Madonna's head smiled.
* * *
NBC started right away making good on its plan to move pricier scripted fare out of the first hour of prime time, announcing yesterday it would clear comedies "30 Rock" and "Twenty Good Years" out of the Wednesday 8 p.m. hour.
And, in a move that can only be called PR genius, NBC announced "30 Rock," Tina Fey's sendup of "Saturday Night Live," and mothballed doctor comedy "Scrubs" would join "My Name Is Earl" and "The Office" for a four-comedy block on Thursday night, harkening back to the golden days of NBC, long before it became just another cog in the great GE/NBC Universal 2.0 mandala.
Based on early exit polling, it worked like gangbusters. Critics seemed to like it; ditto members of the Hollywood TV community.

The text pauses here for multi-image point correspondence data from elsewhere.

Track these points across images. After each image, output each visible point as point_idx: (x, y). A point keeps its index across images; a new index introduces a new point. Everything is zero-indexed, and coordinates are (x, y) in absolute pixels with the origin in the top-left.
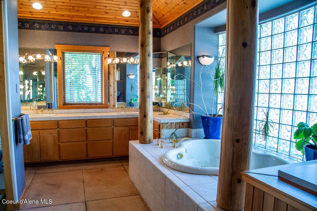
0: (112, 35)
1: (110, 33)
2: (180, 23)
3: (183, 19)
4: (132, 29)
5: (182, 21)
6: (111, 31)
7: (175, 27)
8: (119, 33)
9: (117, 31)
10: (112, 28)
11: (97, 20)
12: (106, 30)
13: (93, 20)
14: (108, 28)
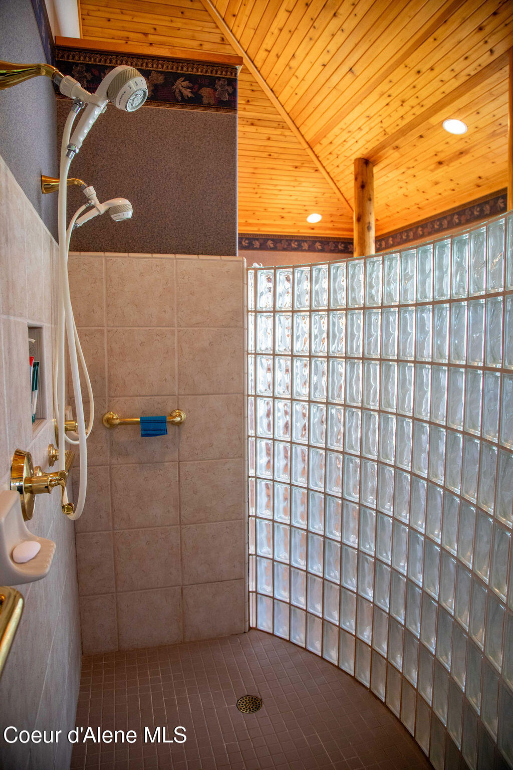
0: (287, 253)
1: (284, 249)
2: (408, 236)
3: (414, 230)
4: (320, 242)
5: (412, 234)
6: (286, 246)
7: (398, 240)
8: (299, 249)
9: (296, 246)
10: (287, 240)
11: (263, 229)
12: (278, 245)
13: (256, 229)
14: (280, 241)
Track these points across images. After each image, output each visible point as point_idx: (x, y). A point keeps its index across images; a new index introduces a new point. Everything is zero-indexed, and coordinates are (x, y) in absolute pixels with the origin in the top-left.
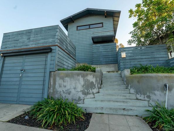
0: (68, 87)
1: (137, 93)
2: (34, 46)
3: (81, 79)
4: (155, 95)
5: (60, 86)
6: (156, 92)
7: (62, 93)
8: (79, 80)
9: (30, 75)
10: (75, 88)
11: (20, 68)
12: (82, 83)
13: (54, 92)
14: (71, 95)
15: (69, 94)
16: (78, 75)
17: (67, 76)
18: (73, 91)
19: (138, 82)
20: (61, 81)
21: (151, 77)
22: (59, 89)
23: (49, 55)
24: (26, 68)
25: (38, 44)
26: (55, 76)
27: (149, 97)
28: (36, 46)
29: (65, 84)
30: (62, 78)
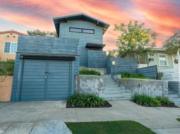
0: (89, 86)
1: (126, 89)
2: (57, 53)
3: (97, 81)
4: (135, 89)
5: (83, 86)
6: (135, 88)
7: (85, 90)
8: (96, 81)
9: (56, 77)
10: (94, 87)
11: (44, 71)
12: (98, 83)
13: (78, 90)
14: (91, 91)
15: (90, 91)
16: (95, 78)
17: (88, 78)
18: (92, 89)
19: (127, 83)
20: (84, 82)
21: (134, 80)
22: (83, 88)
23: (73, 62)
24: (51, 71)
25: (62, 51)
26: (79, 78)
27: (132, 90)
28: (60, 53)
29: (87, 84)
30: (85, 80)
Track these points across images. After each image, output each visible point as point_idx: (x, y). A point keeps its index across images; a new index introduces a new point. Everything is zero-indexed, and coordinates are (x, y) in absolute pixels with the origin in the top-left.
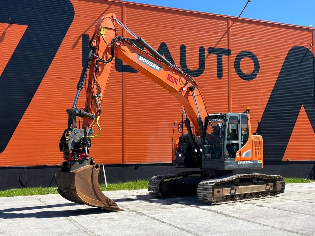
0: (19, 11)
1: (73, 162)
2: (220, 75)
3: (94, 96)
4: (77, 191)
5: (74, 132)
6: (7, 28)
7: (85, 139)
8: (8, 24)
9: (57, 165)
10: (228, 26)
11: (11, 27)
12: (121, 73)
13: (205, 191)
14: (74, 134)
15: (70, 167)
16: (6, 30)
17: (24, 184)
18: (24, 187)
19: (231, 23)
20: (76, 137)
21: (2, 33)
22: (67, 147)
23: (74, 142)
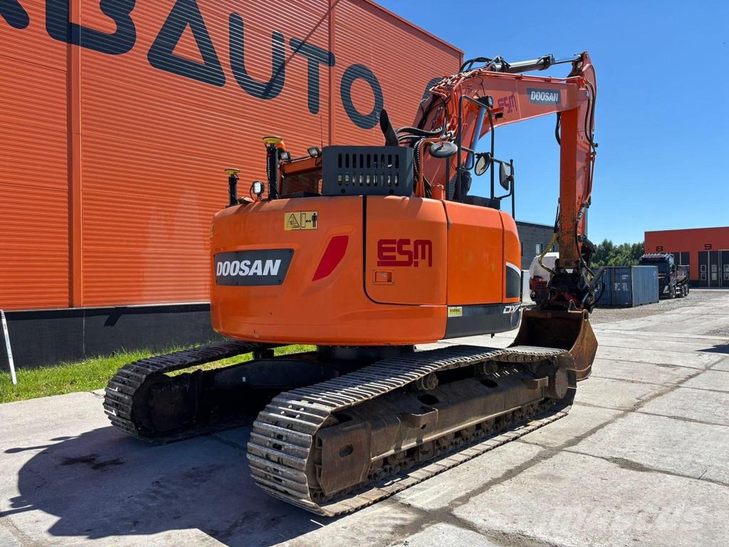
2: (314, 108)
12: (63, 45)
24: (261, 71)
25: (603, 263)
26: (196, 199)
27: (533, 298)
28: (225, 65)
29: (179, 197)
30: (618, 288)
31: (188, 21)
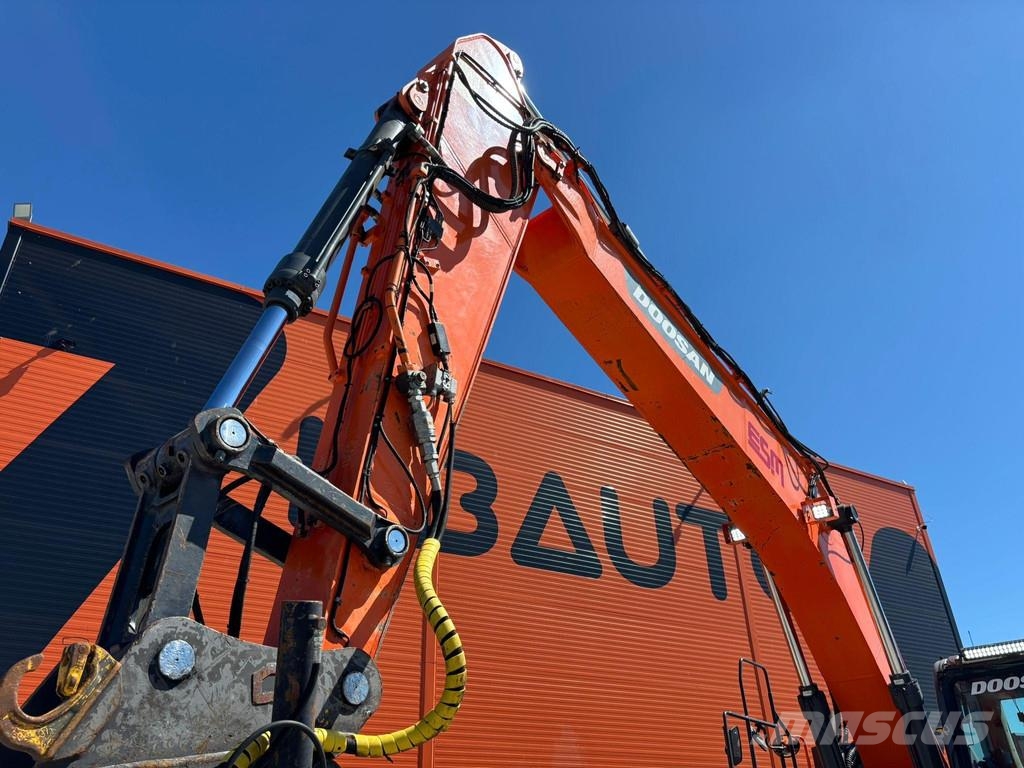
0: (93, 317)
2: (720, 592)
5: (154, 669)
6: (31, 360)
8: (41, 348)
11: (48, 357)
16: (24, 365)
24: (644, 550)
26: (576, 744)
28: (600, 549)
29: (553, 742)
31: (554, 503)
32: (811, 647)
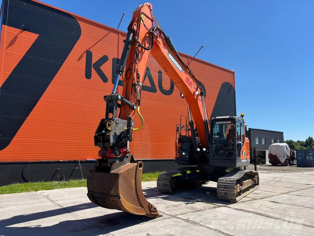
0: (32, 21)
1: (113, 160)
3: (135, 83)
4: (121, 197)
5: (116, 122)
6: (19, 34)
7: (128, 131)
8: (21, 30)
9: (59, 160)
10: (188, 62)
11: (23, 33)
13: (228, 189)
14: (115, 124)
15: (110, 166)
16: (17, 35)
17: (26, 179)
18: (27, 182)
19: (190, 60)
20: (118, 128)
21: (14, 36)
22: (108, 141)
23: (115, 134)
24: (167, 86)
25: (309, 148)
27: (270, 162)
28: (157, 86)
30: (308, 158)
31: (147, 75)
32: (192, 113)
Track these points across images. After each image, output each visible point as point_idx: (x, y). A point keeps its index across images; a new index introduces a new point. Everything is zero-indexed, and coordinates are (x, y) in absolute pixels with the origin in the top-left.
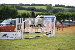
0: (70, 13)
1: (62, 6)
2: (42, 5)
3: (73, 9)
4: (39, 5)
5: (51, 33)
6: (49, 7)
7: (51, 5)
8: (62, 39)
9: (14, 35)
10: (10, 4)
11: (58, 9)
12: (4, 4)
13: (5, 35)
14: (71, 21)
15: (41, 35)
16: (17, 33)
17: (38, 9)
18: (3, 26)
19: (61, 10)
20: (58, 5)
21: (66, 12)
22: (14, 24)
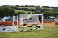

The move "at least gives the network an identity" on one night of the week, said one industry suit who wished to remain anonymous because private schools aren't cheap.
In the announcement, NBC Entertainment chief Kevin Reilly said, "We still stay on-brand with the best comedy block on television, which will position us for the future on the night."
"Stay on-brand" isn't strictly accurate since the network has been running downscale reality show "Deal or No Deal" Thursdays at 9 after deciding its smart, sophisticated "Studio 60 on the Sunset Strip" would get its clock cleaned against ABC's "Grey's Anatomy" and moved it to Monday, where it's getting its clock cleaned by CBS's "CSI: Miami," which is a lot more embarrassing.
NBC did not say what would fill the Wednesday 8 p.m. slot, except that it would be specials for the time being.
But most industry gamblers put their money on low-cost reality programming, as NBC Universal TV Group CEO Jeff Zucker promised last week when the company unveiled its NBC Universal 2.0 strategy for success -- a.k.a. layoffs and budget cuts.
NBC also did not say what had become of "Twenty Good Years," a traditional sitcom that averaged a lousy 5.1 million viewers last week. Many industry gamblers put their money on took-it-out-behind-the- barn-and-shot-it.